Remember this children’s ditty? I’m using myself and my husband as the example.
Jose and Lisa sitting in a tree,
K.I.S.S.I.N.G.
First comes love,
Then comes marriage,
Then comes a baby in a baby carriage.
As a little girl, this was the expectation for how my life would unfold. Find a nice man, get married, and have a family, just as my parents did, and their parents before them. Sure, I came of age in the 80s, so there was college, a career, travel, and other big dreams thrown in there, but marriage and children were always a part of the picture.
I was 34 years old when I finally married Mr. Fabulous. Four years later, a doctor told me I’d never have biological children of my own. Those first years of our married lives were a crazy rollercoaster of desire and desperation, filled with doctor’s appointments and a desperate drive to complete my image of the perfect family. Even after this hopeless diagnosis, I kept pursuing that dream, convinced that the next doctor would have the secret elixir or that adoption would be my quick-fix solution.
I think I could have continued to look for a solution forever – there was always something else to try – but I realized something from that children’s ditty. After all that kissing in trees, there are three things that are supposed to follow – love, marriage, and children. In my pursuit of the baby in the baby carriage, I was frittering away two: the love and the marriage. I already had a wonderful life, doing work that I loved, in a city that I loved, with someone I loved. If I never had children, I’d still have that wonderful life.
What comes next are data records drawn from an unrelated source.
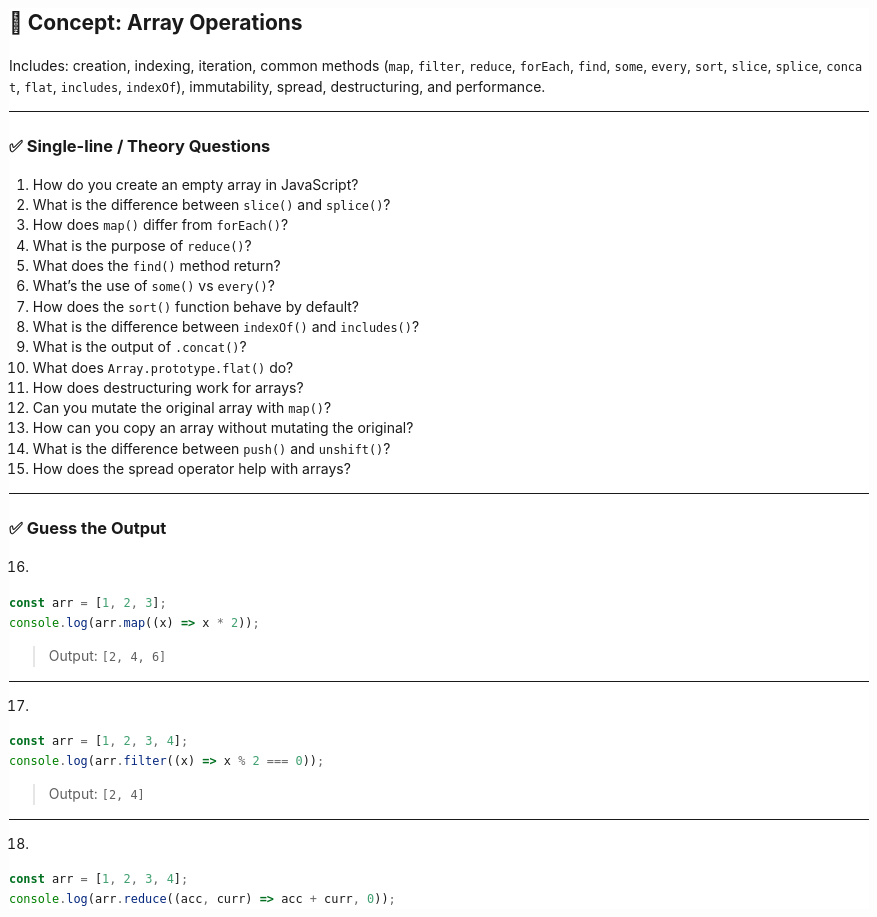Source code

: ## 🔷 Concept: **Array Operations**

Includes: creation, indexing, iteration, common methods (`map`, `filter`, `reduce`, `forEach`, `find`, `some`, `every`, `sort`, `slice`, `splice`, `concat`, `flat`, `includes`, `indexOf`), immutability, spread, destructuring, and performance.

---

### ✅ **Single-line / Theory Questions**

1. How do you create an empty array in JavaScript?
2. What is the difference between `slice()` and `splice()`?
3. How does `map()` differ from `forEach()`?
4. What is the purpose of `reduce()`?
5. What does the `find()` method return?
6. What’s the use of `some()` vs `every()`?
7. How does the `sort()` function behave by default?
8. What is the difference between `indexOf()` and `includes()`?
9. What is the output of `.concat()`?
10. What does `Array.prototype.flat()` do?
11. How does destructuring work for arrays?
12. Can you mutate the original array with `map()`?
13. How can you copy an array without mutating the original?
14. What is the difference between `push()` and `unshift()`?
15. How does the spread operator help with arrays?

---

### ✅ **Guess the Output**

16.

```js
const arr = [1, 2, 3];
console.log(arr.map((x) => x * 2));
```

> Output: `[2, 4, 6]`

---

17.

```js
const arr = [1, 2, 3, 4];
console.log(arr.filter((x) => x % 2 === 0));
```

> Output: `[2, 4]`

---

18.

```js
const arr = [1, 2, 3, 4];
console.log(arr.reduce((acc, curr) => acc + curr, 0));
```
We live in a culture of high expectations, where, as women, we expect to be able to have it all. But anyone who’s lived for any length of time knows that you don’t always get what you want. I wanted motherhood, but it wasn’t meant to be, so I was left with two options: spend the rest of my life mourning what I’d lost and living with the hope that maybe a miracle would happen, or start figuring out how to build a life without children.
I chose the latter.
It was the hardest decision I’ve ever made, but now, two years later, I’m free to fully enjoy that fabulous marriage with that fabulous husband. Motherhood is only one small part of the life I imagined for myself and I am so much more than just an infertile woman. I discovered that there is life after infertility and that a life without children can still be a wonderful life.